Es imposible no emocionarse. Cual oscuros alquimistas, Disney pareciera haber encontrado la fórmula secreta que hace operar a Star Wars y no dudará en aplicarla de aquí al infinito.

Son muchas las ambiciones de esta cinta. Claramente Disney necesita renovar la planilla de héroes, los originales ya están viejos, se les están muriendo. Urge posicionar a la nueva generación. El credo de Disney es el mismo de Kylo: “Let the past die. Kill it, if you have to”. Y es justo lo que están haciendo.

La lista de servidumbres que Rian Johnson debe cumplir es extensa. El hombre debe ser la persona más presionada del planeta: tiene como jefes a Disney, como lejano censor a George Lucas y como incisivo juez a un planeta entero de fans que juzgarán su película y que, de ser exitosa, detonará todo un juego económico a base de juguetes, playeras y un sinfín de objetos de merchandising. Son miles de millones de dólares en juego. No hay espacio para el error.

Como maquilador, Rian Johnson cumple y cumple bien. No importando la enorme cantidad de personajes, las varias subtramas, los muchos escenarios así como la gran cantidad de criaturas nuevas, el director logra que nosotros, el público, nos enganchemos rápido en la historia, nos emocionemos con los constantes giros de tuerca y no perdamos el interés en los más de 150 minutos que dura la cinta (la más extensa en la historia de Star Wars).

Conforme la trama avanza el guión comienza a trastabillar. Es entonces cuando se hace evidente que, aunque el texto esté acreditado a Rian Johnson, el director no asume la tarea como un autor sino como un efectivo maquilador, hábil para manipular emociones, jugar con la nostalgia así como manosear nuestros mejores recuerdos de la saga, pero que a la postre no es lo profundo y trasgresor como pensábamos. Johnson sabe acatar órdenes.

Con soluciones risibles, sacadas de la manga, Rian termina por cumplir con los ejecutivos pero no con la lógica básica de una cinta que carga una herencia de cuatro décadas. En su afán por vender el mismo producto a una generación ya no tan fácilmente impresionable, Johnson cumple en el terreno de la acción y la emotividad pero fracasa en hacer de esto algo inteligente.

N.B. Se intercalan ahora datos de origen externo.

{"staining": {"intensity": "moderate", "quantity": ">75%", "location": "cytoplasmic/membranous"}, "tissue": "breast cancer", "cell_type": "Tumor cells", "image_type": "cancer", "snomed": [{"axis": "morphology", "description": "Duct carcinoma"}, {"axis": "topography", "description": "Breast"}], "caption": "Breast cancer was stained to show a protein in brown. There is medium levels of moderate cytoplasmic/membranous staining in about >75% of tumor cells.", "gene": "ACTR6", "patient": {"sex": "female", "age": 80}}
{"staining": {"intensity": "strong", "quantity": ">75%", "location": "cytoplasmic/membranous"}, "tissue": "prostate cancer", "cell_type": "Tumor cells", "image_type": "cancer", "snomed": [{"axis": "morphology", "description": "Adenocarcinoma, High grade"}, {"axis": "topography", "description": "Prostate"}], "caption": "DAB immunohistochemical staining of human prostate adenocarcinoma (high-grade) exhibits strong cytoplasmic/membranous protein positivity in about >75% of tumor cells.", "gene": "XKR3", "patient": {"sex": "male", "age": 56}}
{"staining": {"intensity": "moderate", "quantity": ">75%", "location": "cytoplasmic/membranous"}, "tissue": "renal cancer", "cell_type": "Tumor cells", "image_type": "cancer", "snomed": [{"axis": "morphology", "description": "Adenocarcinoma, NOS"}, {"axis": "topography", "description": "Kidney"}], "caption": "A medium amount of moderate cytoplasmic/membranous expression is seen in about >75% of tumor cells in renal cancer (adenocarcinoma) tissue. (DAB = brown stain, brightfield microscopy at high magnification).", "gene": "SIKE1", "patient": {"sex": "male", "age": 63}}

La Star Wars original no se trataba de cine de ciencia ficción ni tampoco de fantasía galáctica, era cine independiente con una clara veta autoral. Hoy, la independencia financiera y autoral han muerto. Johnson acata las órdenes con cierta gracia e indudable oficio, pero no con un guión que cuente una trama, se trata más de crear eventos y situaciones que parecen espectaculares pero que al final construyen una película hueca, desesperada por sorprender, cínica en la manipulación de nuestra nostalgia (“Esos son trucos baratos”, le dice Luke a R2D2 cuando lo intenta chantajear de la forma más vil) y cuya única meta es perpetuar el juego de espejos, poner el mantel para lo que viene. Bussines as usual.